WHAT NEEDS TO BE DONE: Without any pictures, retype exactly the lines from the one with "diplomatic, trade and" through the final line of the records.

[Collected data]
----------------
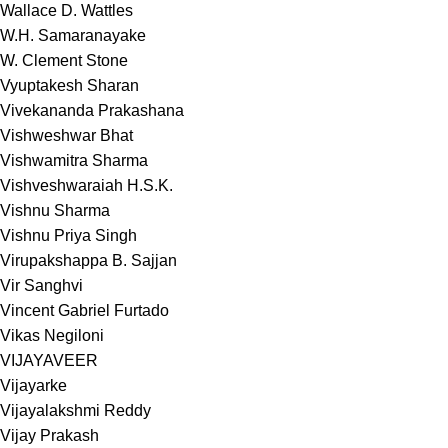
Wallace D. Wattles
W.H. Samaranayake
W. Clement Stone
Vyuptakesh Sharan
Vivekananda Prakashana
Vishweshwar Bhat
Vishwamitra Sharma
Vishveshwaraiah H.S.K.
Vishnu Sharma
Vishnu Priya Singh
Virupakshappa B. Sajjan
Vir Sanghvi
Vincent Gabriel Furtado
Vikas Negiloni
VIJAYAVEER
Vijayarke
Vijayalakshmi Reddy
Vijay Prakash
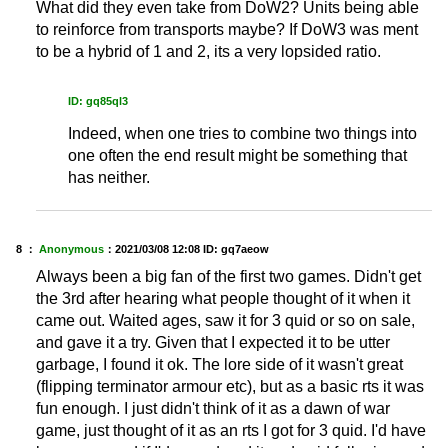
What did they even take from DoW2? Units being able
to reinforce from transports maybe? If DoW3 was ment
to be a hybrid of 1 and 2, its a very lopsided ratio.
ID: gq85ql3
Indeed, when one tries to combine two things into
one often the end result might be something that
has neither.
8 ：
Anonymous
：
2021/03/08 12:08
ID: gq7aeow
Always been a big fan of the first two games. Didn't get
the 3rd after hearing what people thought of it when it
came out. Waited ages, saw it for 3 quid or so on sale,
and gave it a try. Given that I expected it to be utter
garbage, I found it ok. The lore side of it wasn't great
(flipping terminator armour etc), but as a basic rts it was
fun enough. I just didn't think of it as a dawn of war
game, just thought of it as an rts I got for 3 quid. I'd have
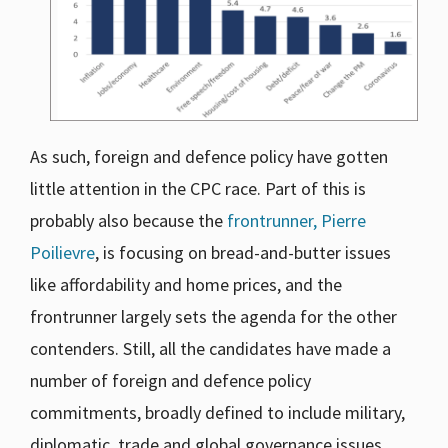
As such, foreign and defence policy have gotten
little attention in the CPC race. Part of this is
probably also because the
frontrunner, Pierre
Poilievre
, is focusing on bread-and-butter issues
like affordability and home prices, and the
frontrunner largely sets the agenda for the other
contenders. Still, all the candidates have made a
number of foreign and defence policy
commitments, broadly defined to include military,
diplomatic, trade and global governance issues.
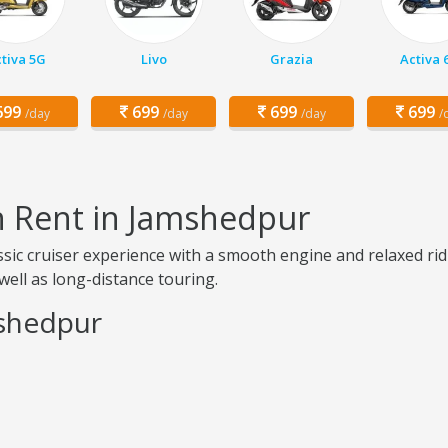
tiva 5G
Livo
Grazia
Activa 
99
699
699
699
/day
/day
/day
/
on Rent in Jamshedpur
assic cruiser experience with a smooth engine and relaxed r
s well as long-distance touring.
mshedpur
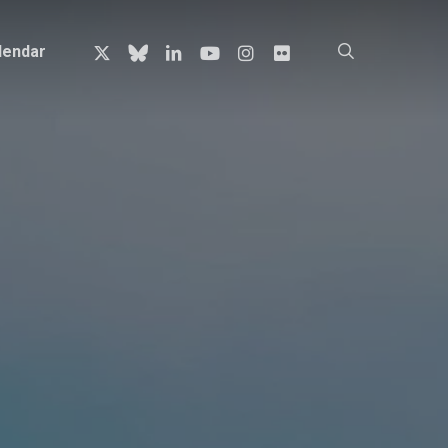
x-
bluesky
linkedin
youtube
instagram
flickr
search
lendar
twitter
----------------
ANSWER BELOW:
diplomatic, trade and global governance issues.
tiva 5G
Livo
Grazia
Activa 
99
699
699
699
/day
/day
/day
/
on Rent in Jamshedpur
assic cruiser experience with a smooth engine and relaxed r
s well as long-distance touring.
mshedpur
x-
bluesky
linkedin
youtube
instagram
flickr
search
lendar
twitter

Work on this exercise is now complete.